Chandoha war fasziniert von den ausdrucksstarken Geschöpfen und ihren unterschiedlichen Persönlichkeiten. Ein weiteres Highlight, welches eben dies zeigt, ist The Mob. Katzen wussten, dass er sie fütterte und liefen ihm einmal in einer Gruppe hinterher. Chandoha warf sich auf den Weg und schoss ein Bild, wie sie gemeinsam zielstrebig auf ihn zu laufen. Die meisten betrachten Katzen als Einzelgänger. Tatsächlich sind sie jedoch höchst gesellig und schließen sich zu Gruppen zusammen wie eine Familie, so der Godfather of Cat Photography.

© TASCHEN

In den 50er und 60er Jahren, so erzählt er, prangten auf zahlreichen Produkten im Supermarkt seine Fotos. Auf Tiernahrung, Puzzles, Grußkarten, Zeitschriftencovern und unzähligen Werbeanzeigen, sogar als riesiges Kodak-Colorama im New Yorker Bahnhof Grand Central waren sie zu sehen. Die Mad Men lernten schnell: Cat sells! Heute hätte Chandoha Millionen von Instagram-Followern.

Eine Auswahl seiner schönsten Katzenportraits ist nun bei TASCHEN in einer dreisprachigen Ausgabe (Englisch, Deutsch und Französisch) unter dem Titel Walter Chandoha. Cats. Photographs 1942–2018 erschienen. Statt zu tippen, klicken oder swipen, kann der Betrachter hier durch zahlreiche großformatige Katzenfotos blättern und auf den fast 300 Seiten die Bewunderung und das Mitgefühl des Fotografens für diese Tiere fühlen.
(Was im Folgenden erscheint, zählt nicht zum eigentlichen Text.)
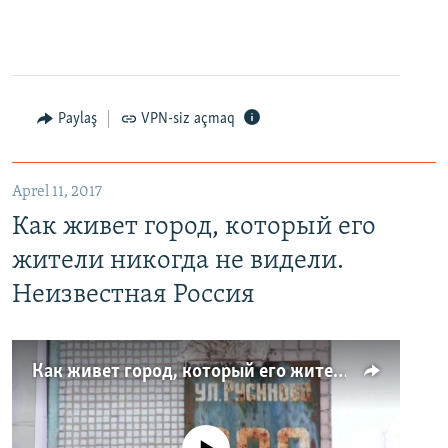
Paylaş
VPN-siz açmaq
Aprel 11, 2017
Как живет город, который его
жители никогда не видели.
Неизвестная Россия
Как живет город, который его жители никогда не видели. Неизвестная Россия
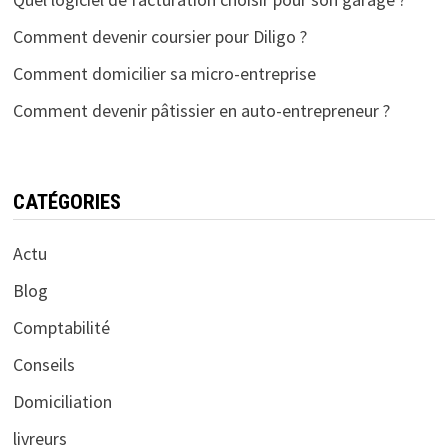
Comment devenir coursier pour Diligo ?
Comment domicilier sa micro-entreprise
Comment devenir pâtissier en auto-entrepreneur ?
CATÉGORIES
Actu
Blog
Comptabilité
Conseils
Domiciliation
livreurs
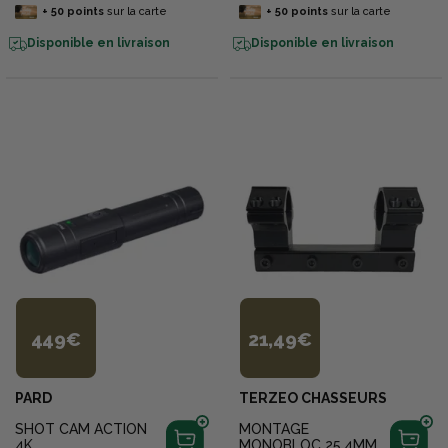
+
50
points
sur la carte
+
50
points
sur la carte
Disponible en livraison
Disponible en livraison
449€
21,49€
PARD
TERZEO CHASSEURS
SHOT CAM ACTION
MONTAGE
4K
MONOBLOC 25,4MM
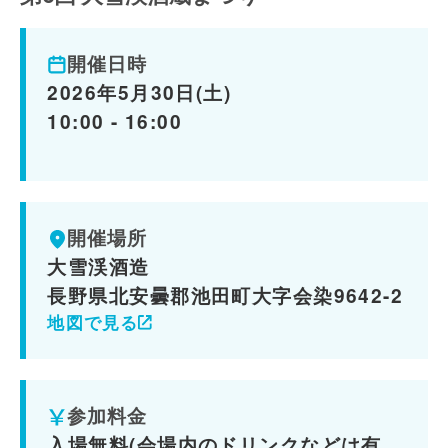
開催日時
2026年5月30日(土)
10:00 - 16:00
開催場所
大雪渓酒造
長野県北安曇郡池田町大字会染9642-2
地図で見る
参加料金
入場無料(会場内のドリンクなどは有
Walter Chandoha ist am 11.01.2019 im Alter von 98 Jahren gestorben. Kurz zuvor hat TASCHEN ihn in seinem Haus besucht und dabei ist dieses sehenswerte kurze Video entstanden, in dem Chandoha von seiner Arbeit berichtet und man ihn am Ende mit seiner letzten Katze spielen sieht:

Gelesen hat Katzenmensch Sonja, die kaum an einer Katze vorbeilaufen kann, ohne sie zu streicheln und die das schicke Buch zu Weihnachten ihrer Mutter schenken wird, die kaum an einer Katze vorbeilaufen kann, ohne sie zu füttern.